One thing that often goes overlooked in the discussion of Medicare is its peculiar relationship to Medicaid. Primarily because Medicare does not include room and board coverage for long-term residential care (i.e., nursing homes), elderly and disabled people who need long-term care are forced to spend their resources out of pocket. Many people are forced to sell their homes in order to pay for long-term care.

When those resources are exhausted (and they often are), Medicaid kicks in. As of 2008, there were 9 million “dual eligibles” in the United States — people who were on both Medicare and at least some level of Medicaid.

Dual eligibles

As of 2008, there were 9 million “dual eligibles” receiving both Medicare and Medicaid benefits.
Source: The Henry J. Kaiser Family Foundation.

For FY2010, Medicaid spending alone averaged $16,460 per dual-eligible beneficiary, and dual eligibles accounted for 36 percent of all Medicaid spending.

The good news from Obamacare

The Patient Protection and Affordable Care of 2010 (aka Obamacare) did make $716 billion in cuts to Medicare, especially with regard to waste, fraud and abuse as well as overpayments to private insurers that participate in the Medicare Advantage program. Yet PPACA actually enhanced benefits for Medicare beneficiaries (specifically for preventive care and prescription drugs) and extended the solvency of Medicare.

As of their most recent report, the trustees for Medicare and Social Security estimate that the Medicare Hospital Insurance (Part A) Trust Fund will remain solvent until 2030.
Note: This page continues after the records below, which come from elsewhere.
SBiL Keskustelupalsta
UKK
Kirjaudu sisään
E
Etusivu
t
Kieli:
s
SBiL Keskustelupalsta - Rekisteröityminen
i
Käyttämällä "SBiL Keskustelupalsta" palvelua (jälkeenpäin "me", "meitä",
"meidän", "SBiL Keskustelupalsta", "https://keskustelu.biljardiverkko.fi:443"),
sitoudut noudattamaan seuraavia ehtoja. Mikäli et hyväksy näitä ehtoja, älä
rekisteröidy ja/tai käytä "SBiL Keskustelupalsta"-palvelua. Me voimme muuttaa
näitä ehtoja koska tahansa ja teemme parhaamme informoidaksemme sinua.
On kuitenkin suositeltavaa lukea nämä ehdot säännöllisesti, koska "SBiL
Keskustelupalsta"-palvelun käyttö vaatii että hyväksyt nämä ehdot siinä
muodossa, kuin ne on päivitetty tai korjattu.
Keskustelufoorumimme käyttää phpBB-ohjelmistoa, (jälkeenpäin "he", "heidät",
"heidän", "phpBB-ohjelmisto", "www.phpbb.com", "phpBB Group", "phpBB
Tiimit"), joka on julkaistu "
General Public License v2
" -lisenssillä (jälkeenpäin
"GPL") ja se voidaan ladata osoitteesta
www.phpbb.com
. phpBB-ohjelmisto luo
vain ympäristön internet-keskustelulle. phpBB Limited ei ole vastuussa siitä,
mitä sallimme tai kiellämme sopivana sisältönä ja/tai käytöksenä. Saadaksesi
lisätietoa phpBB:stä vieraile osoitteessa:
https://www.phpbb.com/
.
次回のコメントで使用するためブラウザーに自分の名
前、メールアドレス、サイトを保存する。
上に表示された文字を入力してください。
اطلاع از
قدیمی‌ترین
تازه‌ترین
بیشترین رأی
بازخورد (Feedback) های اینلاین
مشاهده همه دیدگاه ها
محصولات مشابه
If there has been one consistent message from Republicans for the last several years, it’s that they want to repeal Obamacare. Doing that would actually bring the Medicare Trust Fund to insolvency much faster.

The bad news

Just looking at the far-distant insolvency date of the Medicare Trust Fund could lead to a false sense of security in the meantime. But the fact that there is an insolvency date at all means the program is unsustainable as it is currently designed.

Medicare Projections

It’s conventional wisdom that Medicare is funded entirely by the Medicare payroll tax and the premiums paid by those opting into Parts B (physician care benefits) and D (prescription drug benefits). But, in 2013, the Medicare received $237.7 billion in “general revenue,” that is, from the government’s general fund while only taking in $220.8 billion from Medicare payroll taxes. Even with that sizable extra bump, the program still spent $7.1 billion more than it took in. When people talk about the “Medicare Trust Fund,” they are specifically talking about the fund for Part A hospital insurance (HI). Part B and Part D are funded by the Supplemental Medical Insurance Trust Fund (SMI).
Source: 2014 Medicare Trustees Report

Just how big a problem is this?

CBO projections

In 1974, federal government expenditures on major health care programs accounted for 1 percent of gross domestic product. They have already ballooned to 4.8 percent and are projected to expand further to 6.1 percent by 2024 unless we change something.
Source: Congressional Budget Office. The Budget and Economic Outlook: 2014 to 2024

It’s gargantuan. It’s far bigger and more urgent than the crisis facing Social Security, defense spending or any of our other social programs.

In a future post, I will examine just how we got to this point, what solutions have been proposed, and the pros and cons of each.